3-溴甲苯
| 3-溴甲苯 | |
|---|---|
| |
| 別名 | 間溴甲苯 3-甲基溴苯 |
| 識別 | |
| CAS號 | 591-17-3 
|
| PubChem | 11560 |
| SMILES |
|
| 性質 | |
| 化學式 | C7H7Br |
| 摩爾質量 | 171.03 g·mol−1 |
| 外觀 | 無色液體 |
| 密度 | 1.4022 g·cm−3(25 °C)[1] |
| 熔點 | −39.8 °C(233.3 K)[2] |
| 沸點 | 183.7 °C(456.8 K)[2] |
| 溶解性(水) | 難溶 |
| 若非註明,所有數據均出自標準狀態(25 ℃,100 kPa)下。 | |
3-溴甲苯是一種有機化合物,化學式為C7H7Br,是溴甲苯的同分異構體之一。
合成[編輯]
3-溴甲苯可由3-溴苯甲醛在鈀碳催化劑存在下被氫氣還原得到,[3]或通過3-甲基苯胺的重氮化-溴化反應製得。[4]3-甲基苯肼鹽酸鹽和三溴化硼在二甲基亞碸中反應,也可以得到3-溴甲苯。[5]
反應[編輯]
3-溴甲苯和苯硼酸可以發生鈴木偶聯反應(C–C偶聯),生成3-甲基聯苯:[6]
類似地,在三(二亞苄基丙酮)二鈀催化下,它和格氏試劑可以發生熊田偶聯反應,如和4-甲氧基苯基溴化鎂反應,得到3-甲基-4'-甲氧基聯苯。[7]該催化劑也可催化3-溴甲苯與胺的反應,如3-溴甲苯和哌啶在鹼的存在下反應,可以得到C–C偶聯產物1-(3-甲基苯基)哌啶。[8]
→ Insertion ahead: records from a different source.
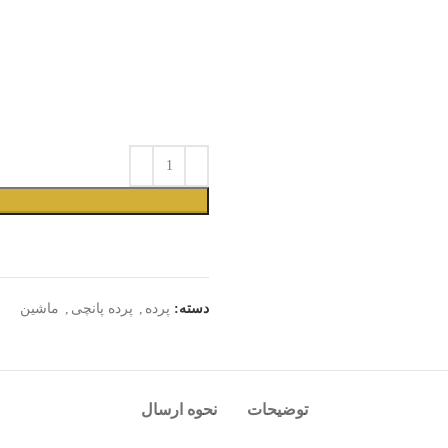
دسته:
پرده
,
پرده پانچی
,
ماشین
توضیحات
نحوه ارسال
它和氯磺酸在三氯甲烷中反應,可以得到4-溴-2-甲苯磺醯氯。[10]它可以被氧氣、過氧化叔丁醇等氧化劑催化氧化為3-溴苯甲酸。[11][12][13]
參考文獻[編輯]
- ^ Hussey, Allen S.; Dyer, John R. The Monomagnesium Derivatives of Dibromotoluenes. Journal of the American Chemical Society. 2002, 73 (2): 603–604. ISSN 0002-7863. doi:10.1021/ja01146a031.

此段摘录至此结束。